BEGIN MATERIAL PROVIDED

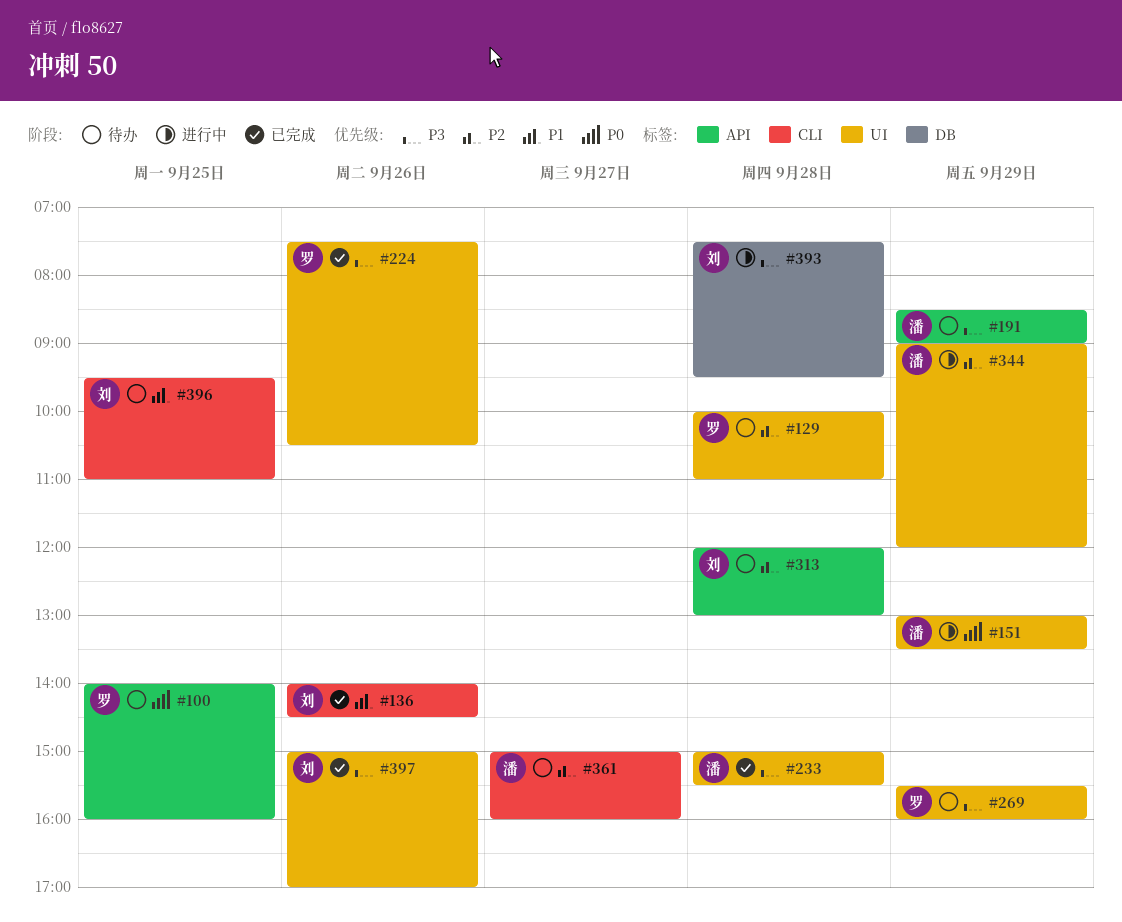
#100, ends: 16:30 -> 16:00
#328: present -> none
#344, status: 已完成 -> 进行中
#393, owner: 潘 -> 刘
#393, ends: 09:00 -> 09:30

END MATERIAL PROVIDED

TASK TO COMPLETE
The answer should be nothing more than the lines from the one with "#328: present -> none" through the end of the entries, restated word for word.

SOLUTION TO THIS EXERCISE
#328: present -> none
#344, status: 已完成 -> 进行中
#393, owner: 潘 -> 刘
#393, ends: 09:00 -> 09:30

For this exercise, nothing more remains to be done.